§ PROMPT: Beginning at the line that contains "شيوعي، وأيضاً مداح؟ كيف يجتمع النقيضان،", return every remaining line of the data below exactly; return nothing before it.

━━━

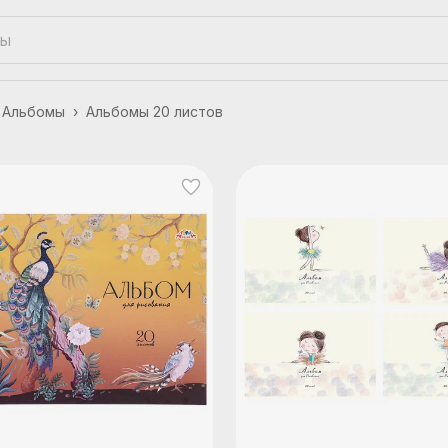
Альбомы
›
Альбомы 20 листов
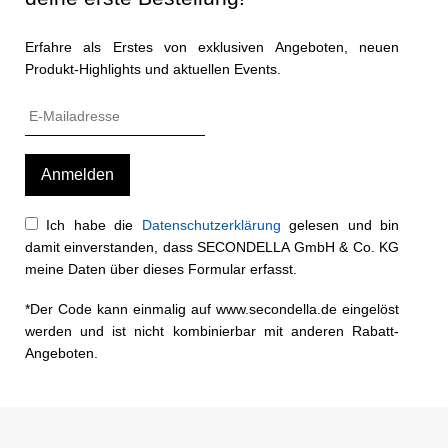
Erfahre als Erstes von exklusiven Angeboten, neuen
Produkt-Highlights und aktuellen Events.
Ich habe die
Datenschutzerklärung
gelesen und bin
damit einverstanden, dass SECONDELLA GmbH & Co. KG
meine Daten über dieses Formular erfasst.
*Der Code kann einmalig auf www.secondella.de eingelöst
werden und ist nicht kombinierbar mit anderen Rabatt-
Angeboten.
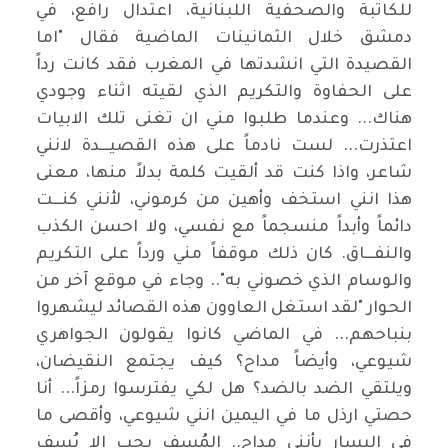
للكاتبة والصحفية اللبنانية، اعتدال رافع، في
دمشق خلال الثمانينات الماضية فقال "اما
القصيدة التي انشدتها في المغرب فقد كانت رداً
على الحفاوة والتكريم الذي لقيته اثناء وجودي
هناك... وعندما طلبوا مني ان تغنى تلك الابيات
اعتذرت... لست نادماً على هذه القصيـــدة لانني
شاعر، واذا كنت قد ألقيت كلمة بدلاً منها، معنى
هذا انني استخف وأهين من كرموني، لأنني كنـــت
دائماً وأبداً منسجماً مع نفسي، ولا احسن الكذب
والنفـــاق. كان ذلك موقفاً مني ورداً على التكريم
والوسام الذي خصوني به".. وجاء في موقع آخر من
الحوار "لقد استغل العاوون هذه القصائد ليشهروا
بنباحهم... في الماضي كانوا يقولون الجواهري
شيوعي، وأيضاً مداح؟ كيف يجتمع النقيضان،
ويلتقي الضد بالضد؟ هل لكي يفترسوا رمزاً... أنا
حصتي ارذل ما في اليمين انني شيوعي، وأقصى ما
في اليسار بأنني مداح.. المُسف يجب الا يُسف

━━━

§ YOUR SOLUTION:
شيوعي، وأيضاً مداح؟ كيف يجتمع النقيضان،
ويلتقي الضد بالضد؟ هل لكي يفترسوا رمزاً... أنا
حصتي ارذل ما في اليمين انني شيوعي، وأقصى ما
في اليسار بأنني مداح.. المُسف يجب الا يُسف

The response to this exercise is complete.